● **TASK DETAILS**: Update every line of the listing below by changing "chart" to "graph" and leaving everything else the same. Omit the pictures from your answer.
•••••
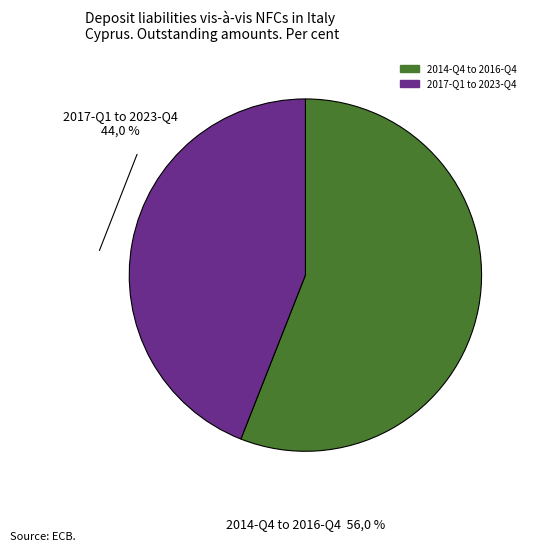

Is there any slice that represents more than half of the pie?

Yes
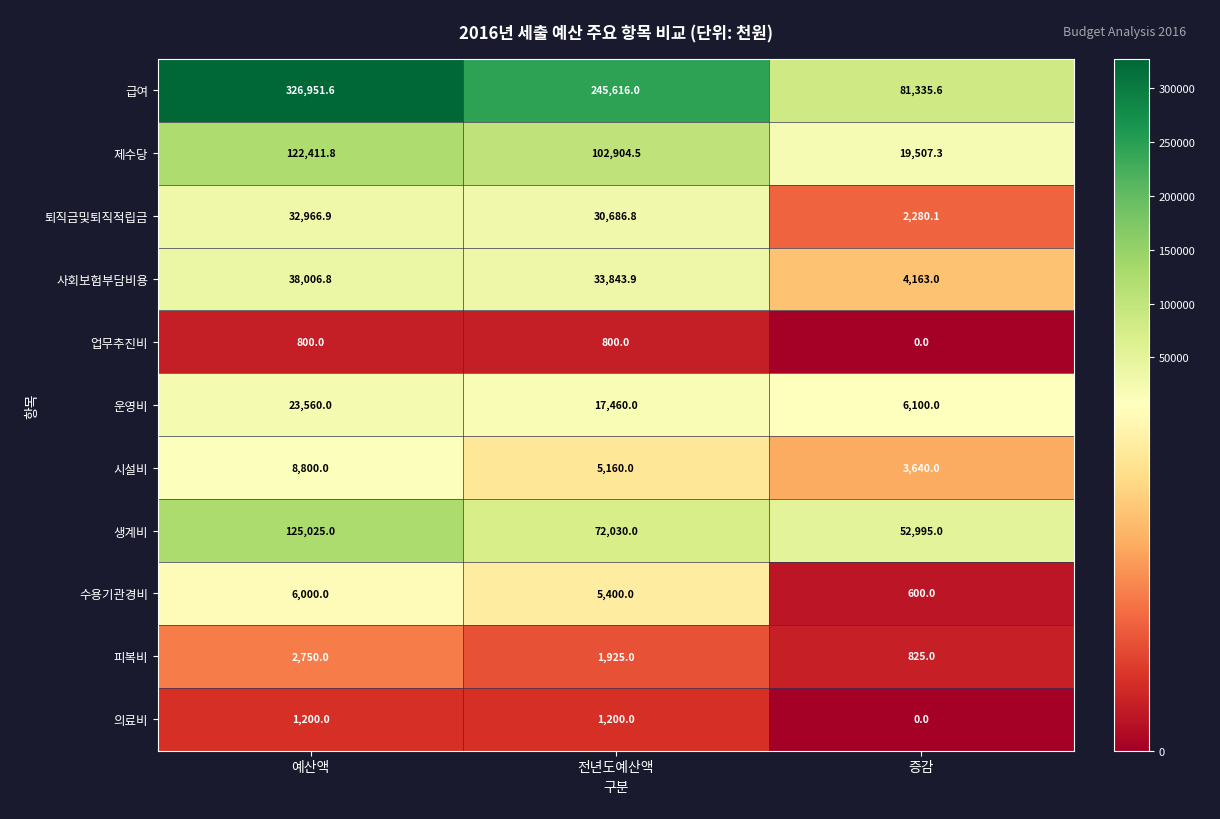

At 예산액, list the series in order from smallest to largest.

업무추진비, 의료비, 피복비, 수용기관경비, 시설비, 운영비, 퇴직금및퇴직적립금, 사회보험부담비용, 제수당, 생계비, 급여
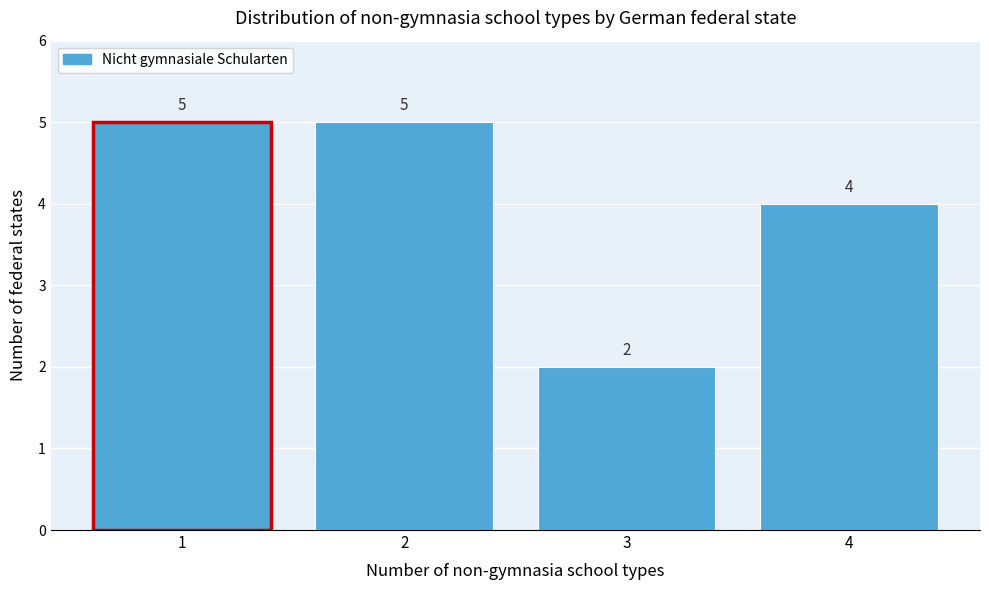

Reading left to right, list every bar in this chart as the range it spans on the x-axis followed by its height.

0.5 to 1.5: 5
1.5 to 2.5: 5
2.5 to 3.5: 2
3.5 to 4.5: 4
•••••
● **ANSWER BOX**:
Is there any slice that represents more than half of the pie?

Yes

At 예산액, list the series in order from smallest to largest.

업무추진비, 의료비, 피복비, 수용기관경비, 시설비, 운영비, 퇴직금및퇴직적립금, 사회보험부담비용, 제수당, 생계비, 급여

Reading left to right, list every bar in this graph as the range it spans on the x-axis followed by its height.

0.5 to 1.5: 5
1.5 to 2.5: 5
2.5 to 3.5: 2
3.5 to 4.5: 4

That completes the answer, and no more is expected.